Tuesday, 20 September 2016

Sharing The Load















The estuary at Plymstock on Sunday morning.

Too late ....too tired .....to write anything sensible....too busy still packing and sorting things for Robin to take tomorrow. But my heart it light after meeting with J, the staff nurse in charge of the unit where he's going. She is so lovely and re-assuring and experienced and tells me not to stress or worry about anything as he will be well looked after. And I believe her.

We sit in her tiny office just next to the room Robin will have, with the door open and people coming and going who are sorting out his dietary needs  and his bed which needs to be longer, and and putting up the new TV so that they will be ready for him tomorrow. And I discover he won't need WIFI in his room just yet as he can play his games and listen to his music without it.

I have written screeds of notes about all his needs and his routines and his habits and likes and dislikes and she takes it all down and says there will be lots more paper work later. And that it will take a little while for them to learn him and his ways and he will get used to it ....and so will I .....

And I will.
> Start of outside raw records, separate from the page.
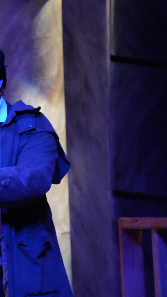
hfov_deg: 2.6
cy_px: 148
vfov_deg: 4.6
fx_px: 3716
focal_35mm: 472
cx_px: -41
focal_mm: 300
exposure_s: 1/200
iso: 12800
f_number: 6.3
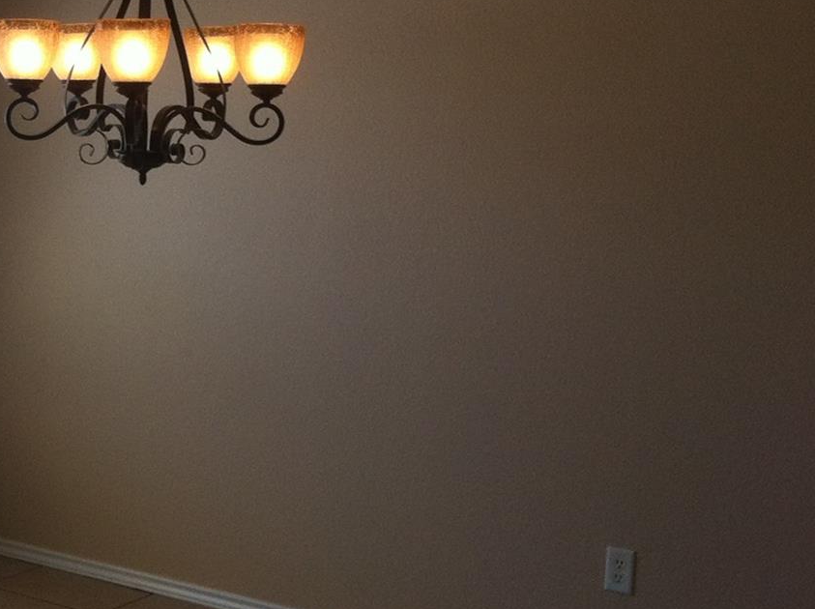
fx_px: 1999
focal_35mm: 85
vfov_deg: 17.3
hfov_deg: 22.6
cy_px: 231
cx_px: 111
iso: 100
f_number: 2.8
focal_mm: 3.85
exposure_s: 1/120
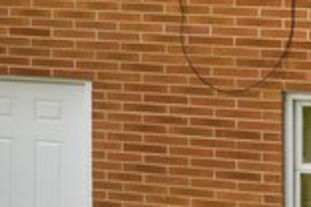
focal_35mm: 195
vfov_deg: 6.9
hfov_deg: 10.0
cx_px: -257
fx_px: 1684
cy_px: -170
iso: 100
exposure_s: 1/60
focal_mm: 10.26
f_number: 4.5
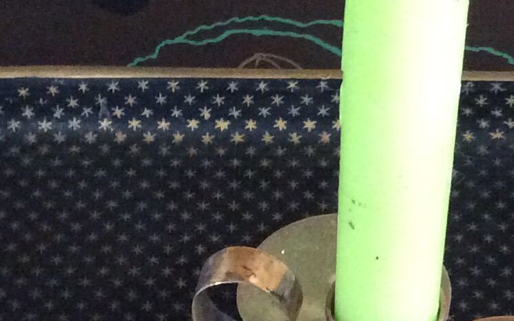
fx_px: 1653
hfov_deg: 17.6
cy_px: 308
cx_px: 374
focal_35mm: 118
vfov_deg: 11.0
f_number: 2.4
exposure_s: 1/17
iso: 500
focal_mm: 3.3
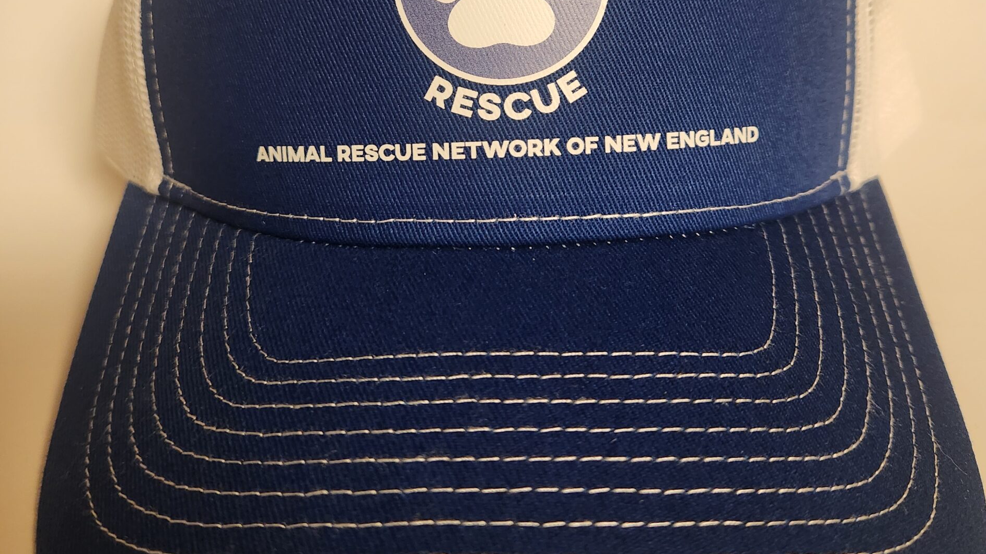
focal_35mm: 34
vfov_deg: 33.7
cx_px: 501
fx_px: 889
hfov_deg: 58.0
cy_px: 120
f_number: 1.8
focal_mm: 5.4
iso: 500
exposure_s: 1/40
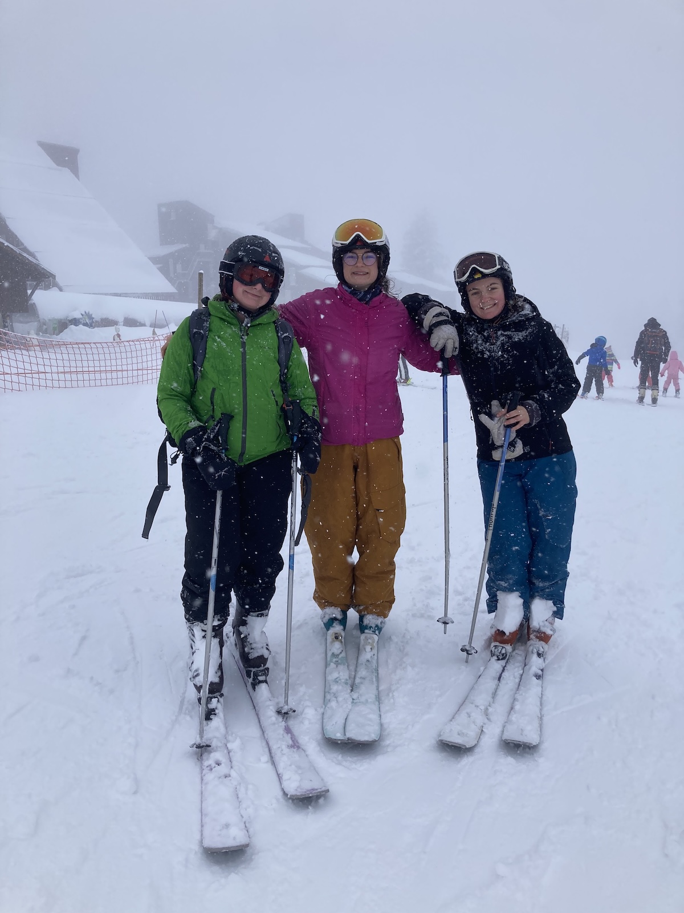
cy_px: 456
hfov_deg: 49.7
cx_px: 342
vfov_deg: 63.4
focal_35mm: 28
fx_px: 738
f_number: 1.8
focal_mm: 3.99
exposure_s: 1/813
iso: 20
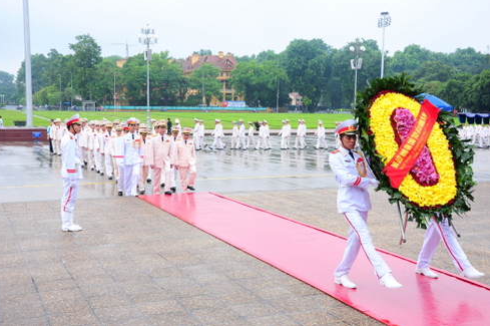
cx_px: 241
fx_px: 625
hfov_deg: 42.8
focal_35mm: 46
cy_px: 161
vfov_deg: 29.2
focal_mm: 30
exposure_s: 1/160
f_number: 6.3
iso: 640
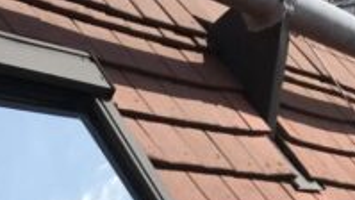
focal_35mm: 118
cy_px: 484
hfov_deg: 17.9
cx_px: 48
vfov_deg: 9.2
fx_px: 1111
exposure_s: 1/4566
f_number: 1.8
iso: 20
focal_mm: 3.99
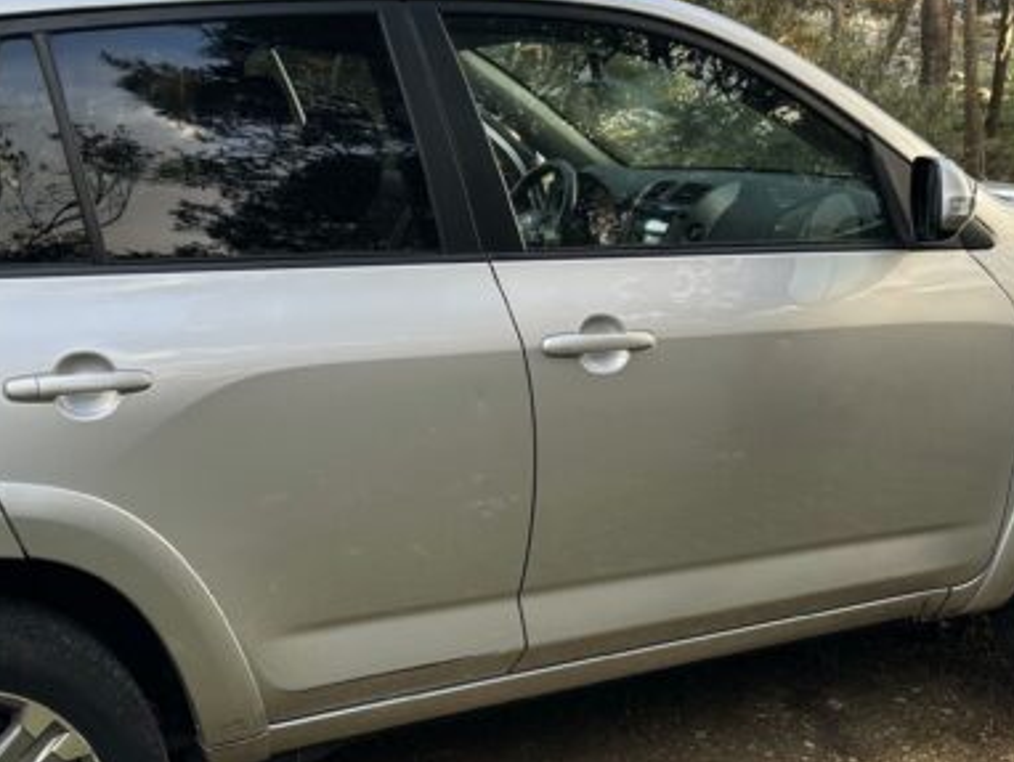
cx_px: 366
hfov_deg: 37.9
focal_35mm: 50
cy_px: 413
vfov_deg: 29.1
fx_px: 1466
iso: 64
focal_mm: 6.86
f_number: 1.78
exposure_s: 1/138
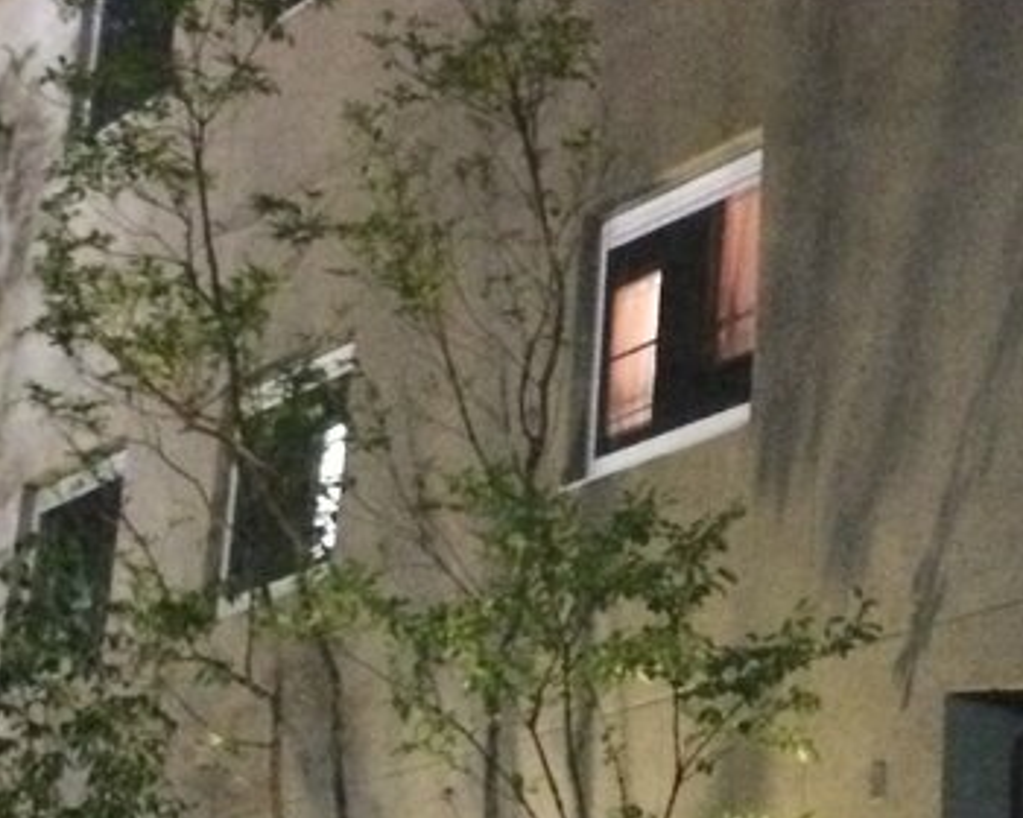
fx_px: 3240
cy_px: 333
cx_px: 979
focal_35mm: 107
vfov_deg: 14.4
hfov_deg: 17.6
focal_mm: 4.12
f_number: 2.2
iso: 2000
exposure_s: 1/15
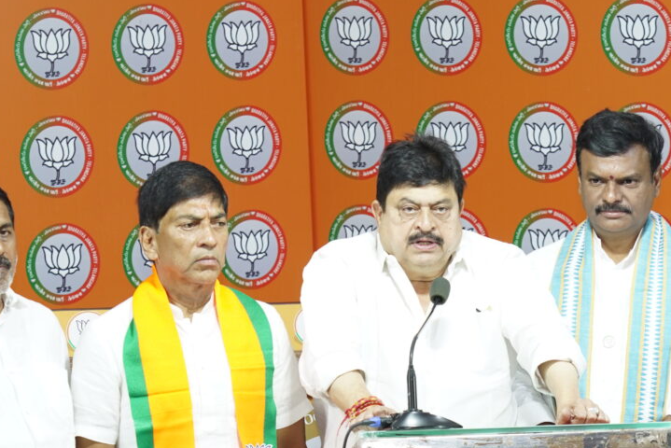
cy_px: 315
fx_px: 3822
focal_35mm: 205
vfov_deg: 6.7
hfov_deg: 10.0
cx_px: 470
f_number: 5.6
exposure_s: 1/125
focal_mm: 96
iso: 800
Already I feel as if a great weight has been lifted off my shoulders and I can breathe for the first time .....I've forgotten since when....I just have to get through this night ....with one ear always open to the sound of Robin breathing through the baby monitor....breathing and coughing and sighing....in his own world on his own path.

And  now I will be walking beside him but with many other hands and hearts - professional hands and hearts  -  sharing the load with me.